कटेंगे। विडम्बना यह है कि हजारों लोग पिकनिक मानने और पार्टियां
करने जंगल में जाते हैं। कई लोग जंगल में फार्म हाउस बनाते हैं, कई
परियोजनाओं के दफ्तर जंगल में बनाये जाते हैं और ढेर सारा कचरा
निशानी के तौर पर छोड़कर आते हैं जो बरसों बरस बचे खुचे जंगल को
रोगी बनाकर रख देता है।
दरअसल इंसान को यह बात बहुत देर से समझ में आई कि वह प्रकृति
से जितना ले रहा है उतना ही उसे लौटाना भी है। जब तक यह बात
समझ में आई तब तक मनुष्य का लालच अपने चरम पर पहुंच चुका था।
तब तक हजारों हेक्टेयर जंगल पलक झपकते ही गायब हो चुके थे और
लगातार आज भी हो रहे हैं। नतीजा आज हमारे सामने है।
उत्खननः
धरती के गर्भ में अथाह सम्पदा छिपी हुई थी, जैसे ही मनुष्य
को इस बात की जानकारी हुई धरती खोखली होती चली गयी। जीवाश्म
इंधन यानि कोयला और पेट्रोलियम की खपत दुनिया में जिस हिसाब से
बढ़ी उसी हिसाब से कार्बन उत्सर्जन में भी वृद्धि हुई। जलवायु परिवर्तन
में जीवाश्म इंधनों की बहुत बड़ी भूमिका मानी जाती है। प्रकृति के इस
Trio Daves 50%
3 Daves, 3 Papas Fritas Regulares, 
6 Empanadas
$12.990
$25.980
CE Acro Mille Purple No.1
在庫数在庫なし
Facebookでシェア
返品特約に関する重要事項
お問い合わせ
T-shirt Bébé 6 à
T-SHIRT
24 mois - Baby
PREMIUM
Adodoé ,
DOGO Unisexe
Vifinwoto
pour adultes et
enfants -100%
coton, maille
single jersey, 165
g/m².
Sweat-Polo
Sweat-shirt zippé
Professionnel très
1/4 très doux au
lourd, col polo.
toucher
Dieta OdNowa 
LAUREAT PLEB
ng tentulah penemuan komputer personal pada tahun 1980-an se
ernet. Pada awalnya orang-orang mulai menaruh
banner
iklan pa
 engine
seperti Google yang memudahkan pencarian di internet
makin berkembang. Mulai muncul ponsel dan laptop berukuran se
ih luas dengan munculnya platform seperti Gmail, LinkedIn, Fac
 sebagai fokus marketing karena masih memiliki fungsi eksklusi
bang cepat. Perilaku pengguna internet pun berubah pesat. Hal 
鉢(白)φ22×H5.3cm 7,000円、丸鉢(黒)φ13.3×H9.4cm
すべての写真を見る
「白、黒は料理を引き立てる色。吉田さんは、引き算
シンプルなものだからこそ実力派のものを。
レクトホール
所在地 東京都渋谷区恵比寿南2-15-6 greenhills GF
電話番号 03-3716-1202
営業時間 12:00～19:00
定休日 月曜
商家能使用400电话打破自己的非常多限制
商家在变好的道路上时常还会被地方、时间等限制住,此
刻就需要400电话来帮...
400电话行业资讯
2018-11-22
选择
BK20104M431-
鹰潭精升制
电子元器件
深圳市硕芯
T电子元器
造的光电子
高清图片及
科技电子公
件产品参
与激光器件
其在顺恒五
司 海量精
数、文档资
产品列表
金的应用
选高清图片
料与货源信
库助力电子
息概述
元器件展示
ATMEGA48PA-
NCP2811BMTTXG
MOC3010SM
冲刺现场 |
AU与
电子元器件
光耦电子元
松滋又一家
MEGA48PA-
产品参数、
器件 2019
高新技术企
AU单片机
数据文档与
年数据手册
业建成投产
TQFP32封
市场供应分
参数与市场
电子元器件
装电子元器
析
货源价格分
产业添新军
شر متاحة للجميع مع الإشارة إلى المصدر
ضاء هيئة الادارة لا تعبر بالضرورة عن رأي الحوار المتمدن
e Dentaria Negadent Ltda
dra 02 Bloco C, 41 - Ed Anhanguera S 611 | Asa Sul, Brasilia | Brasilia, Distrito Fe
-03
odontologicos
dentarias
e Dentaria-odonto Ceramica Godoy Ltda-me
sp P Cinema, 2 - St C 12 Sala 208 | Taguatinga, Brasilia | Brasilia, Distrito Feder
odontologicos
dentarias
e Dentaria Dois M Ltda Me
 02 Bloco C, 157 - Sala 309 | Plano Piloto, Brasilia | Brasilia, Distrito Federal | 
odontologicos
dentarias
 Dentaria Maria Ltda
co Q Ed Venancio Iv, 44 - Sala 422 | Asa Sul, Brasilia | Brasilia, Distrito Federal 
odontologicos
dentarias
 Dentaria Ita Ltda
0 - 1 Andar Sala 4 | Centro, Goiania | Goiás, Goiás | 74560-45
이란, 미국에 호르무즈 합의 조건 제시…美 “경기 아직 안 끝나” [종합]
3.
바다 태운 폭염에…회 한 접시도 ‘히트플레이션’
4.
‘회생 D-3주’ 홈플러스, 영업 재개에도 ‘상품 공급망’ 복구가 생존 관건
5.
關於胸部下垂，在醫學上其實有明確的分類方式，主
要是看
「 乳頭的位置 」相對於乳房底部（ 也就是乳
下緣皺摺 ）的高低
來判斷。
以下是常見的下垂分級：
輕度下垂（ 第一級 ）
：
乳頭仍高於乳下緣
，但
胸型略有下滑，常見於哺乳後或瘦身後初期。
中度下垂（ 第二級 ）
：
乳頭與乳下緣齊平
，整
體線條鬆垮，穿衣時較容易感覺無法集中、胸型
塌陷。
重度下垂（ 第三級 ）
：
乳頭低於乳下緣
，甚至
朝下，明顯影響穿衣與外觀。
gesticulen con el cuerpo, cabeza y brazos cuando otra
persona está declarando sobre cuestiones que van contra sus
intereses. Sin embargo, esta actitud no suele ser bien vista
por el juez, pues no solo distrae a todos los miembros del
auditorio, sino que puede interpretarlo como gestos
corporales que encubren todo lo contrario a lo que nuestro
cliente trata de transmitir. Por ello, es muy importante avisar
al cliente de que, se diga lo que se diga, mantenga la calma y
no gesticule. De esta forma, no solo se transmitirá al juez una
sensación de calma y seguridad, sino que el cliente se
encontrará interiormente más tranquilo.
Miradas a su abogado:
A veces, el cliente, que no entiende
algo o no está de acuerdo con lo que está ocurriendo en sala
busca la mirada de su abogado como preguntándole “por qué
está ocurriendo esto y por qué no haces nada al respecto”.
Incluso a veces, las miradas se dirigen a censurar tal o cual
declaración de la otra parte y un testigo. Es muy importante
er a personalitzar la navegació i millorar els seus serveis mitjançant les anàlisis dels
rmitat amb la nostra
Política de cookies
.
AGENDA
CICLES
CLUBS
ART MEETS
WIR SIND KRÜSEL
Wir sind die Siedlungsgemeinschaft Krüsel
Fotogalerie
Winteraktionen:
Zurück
________
### About this exercise:
Copy out each line of the listing that holds the word "cliente".

### Answer to the problem:
cliente trata de transmitir. Por ello, es muy importante avisar
al cliente de que, se diga lo que se diga, mantenga la calma y
sensación de calma y seguridad, sino que el cliente se
A veces, el cliente, que no entiende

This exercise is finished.